== Work instructions ==
Pull out every line of the listing below that contains the string "track", matching upper and lower case exactly.

== Exercise material ==
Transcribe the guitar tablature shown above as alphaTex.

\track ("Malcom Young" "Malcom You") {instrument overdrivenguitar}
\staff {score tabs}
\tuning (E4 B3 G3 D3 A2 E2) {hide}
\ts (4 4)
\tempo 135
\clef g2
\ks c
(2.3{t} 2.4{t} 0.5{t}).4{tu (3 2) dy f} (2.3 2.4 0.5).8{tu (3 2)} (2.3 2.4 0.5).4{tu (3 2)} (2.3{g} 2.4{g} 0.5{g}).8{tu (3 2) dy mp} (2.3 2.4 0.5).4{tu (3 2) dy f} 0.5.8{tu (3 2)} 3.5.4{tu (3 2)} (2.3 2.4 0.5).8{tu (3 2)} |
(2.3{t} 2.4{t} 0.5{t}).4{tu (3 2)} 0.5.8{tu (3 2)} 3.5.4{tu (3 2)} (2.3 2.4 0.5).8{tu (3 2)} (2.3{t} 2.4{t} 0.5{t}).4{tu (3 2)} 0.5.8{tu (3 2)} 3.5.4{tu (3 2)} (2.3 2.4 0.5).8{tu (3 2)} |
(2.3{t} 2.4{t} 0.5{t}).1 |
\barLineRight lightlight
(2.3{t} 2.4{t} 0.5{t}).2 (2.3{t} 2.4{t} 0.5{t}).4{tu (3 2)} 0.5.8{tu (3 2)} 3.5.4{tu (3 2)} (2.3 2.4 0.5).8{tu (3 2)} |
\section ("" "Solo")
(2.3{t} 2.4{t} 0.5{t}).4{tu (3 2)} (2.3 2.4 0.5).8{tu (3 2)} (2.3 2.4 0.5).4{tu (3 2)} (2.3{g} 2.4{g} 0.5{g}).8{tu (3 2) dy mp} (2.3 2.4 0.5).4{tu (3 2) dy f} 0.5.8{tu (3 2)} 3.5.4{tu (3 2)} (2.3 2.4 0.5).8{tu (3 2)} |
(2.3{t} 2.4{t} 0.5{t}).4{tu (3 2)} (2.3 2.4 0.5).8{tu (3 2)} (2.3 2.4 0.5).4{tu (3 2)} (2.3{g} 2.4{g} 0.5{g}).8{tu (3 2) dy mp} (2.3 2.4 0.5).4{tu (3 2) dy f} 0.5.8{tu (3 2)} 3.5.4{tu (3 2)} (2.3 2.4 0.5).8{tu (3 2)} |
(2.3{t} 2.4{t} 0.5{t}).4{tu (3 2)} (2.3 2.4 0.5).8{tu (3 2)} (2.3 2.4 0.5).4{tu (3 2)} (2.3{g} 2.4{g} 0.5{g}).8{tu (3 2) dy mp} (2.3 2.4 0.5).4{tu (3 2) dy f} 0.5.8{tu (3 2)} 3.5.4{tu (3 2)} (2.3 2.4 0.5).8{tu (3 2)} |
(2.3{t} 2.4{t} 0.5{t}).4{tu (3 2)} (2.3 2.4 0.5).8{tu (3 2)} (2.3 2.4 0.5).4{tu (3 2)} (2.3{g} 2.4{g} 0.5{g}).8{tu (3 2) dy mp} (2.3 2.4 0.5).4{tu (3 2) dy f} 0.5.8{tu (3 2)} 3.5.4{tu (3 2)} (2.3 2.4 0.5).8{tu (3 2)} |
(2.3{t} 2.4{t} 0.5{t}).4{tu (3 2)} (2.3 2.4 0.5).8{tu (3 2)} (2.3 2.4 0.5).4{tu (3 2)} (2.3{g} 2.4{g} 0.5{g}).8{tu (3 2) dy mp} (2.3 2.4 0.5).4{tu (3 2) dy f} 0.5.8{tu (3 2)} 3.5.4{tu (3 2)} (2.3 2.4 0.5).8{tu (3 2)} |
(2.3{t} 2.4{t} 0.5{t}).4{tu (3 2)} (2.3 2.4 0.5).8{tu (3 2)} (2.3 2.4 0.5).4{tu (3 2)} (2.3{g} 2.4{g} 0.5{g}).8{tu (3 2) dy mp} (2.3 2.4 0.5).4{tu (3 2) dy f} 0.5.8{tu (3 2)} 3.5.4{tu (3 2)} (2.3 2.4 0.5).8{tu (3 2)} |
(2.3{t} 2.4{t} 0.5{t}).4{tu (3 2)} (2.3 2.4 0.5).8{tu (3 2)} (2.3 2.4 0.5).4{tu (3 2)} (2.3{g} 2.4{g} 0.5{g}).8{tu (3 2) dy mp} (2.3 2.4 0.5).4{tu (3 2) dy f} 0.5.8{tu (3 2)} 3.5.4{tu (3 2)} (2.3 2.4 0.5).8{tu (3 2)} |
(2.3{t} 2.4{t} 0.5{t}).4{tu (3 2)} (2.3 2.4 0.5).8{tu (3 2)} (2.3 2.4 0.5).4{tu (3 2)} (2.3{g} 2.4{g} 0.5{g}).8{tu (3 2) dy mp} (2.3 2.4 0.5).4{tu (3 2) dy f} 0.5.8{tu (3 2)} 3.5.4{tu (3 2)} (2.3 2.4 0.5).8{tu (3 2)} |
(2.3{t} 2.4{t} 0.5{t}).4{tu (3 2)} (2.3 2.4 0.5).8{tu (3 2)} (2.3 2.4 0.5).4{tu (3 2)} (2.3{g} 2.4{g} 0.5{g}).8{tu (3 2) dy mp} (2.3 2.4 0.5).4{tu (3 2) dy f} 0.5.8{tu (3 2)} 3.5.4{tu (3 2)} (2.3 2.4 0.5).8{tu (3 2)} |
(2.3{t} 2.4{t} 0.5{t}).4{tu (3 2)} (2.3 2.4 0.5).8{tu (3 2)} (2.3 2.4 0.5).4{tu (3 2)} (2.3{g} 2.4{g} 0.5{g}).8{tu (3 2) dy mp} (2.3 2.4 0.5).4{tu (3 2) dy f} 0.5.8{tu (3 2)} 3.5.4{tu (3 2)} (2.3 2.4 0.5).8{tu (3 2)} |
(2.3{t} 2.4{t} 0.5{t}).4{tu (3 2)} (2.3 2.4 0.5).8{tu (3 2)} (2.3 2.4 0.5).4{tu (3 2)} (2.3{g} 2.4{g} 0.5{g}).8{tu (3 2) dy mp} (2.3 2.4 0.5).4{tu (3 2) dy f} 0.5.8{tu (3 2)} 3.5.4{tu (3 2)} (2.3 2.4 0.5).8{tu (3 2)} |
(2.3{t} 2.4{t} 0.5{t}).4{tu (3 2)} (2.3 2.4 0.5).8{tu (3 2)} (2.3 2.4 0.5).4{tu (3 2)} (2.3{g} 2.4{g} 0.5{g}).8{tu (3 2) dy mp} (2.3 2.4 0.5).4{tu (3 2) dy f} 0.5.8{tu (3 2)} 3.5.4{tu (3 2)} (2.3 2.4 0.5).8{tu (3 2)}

== Correct output ==
\track ("Malcom Young" "Malcom You") {instrument overdrivenguitar}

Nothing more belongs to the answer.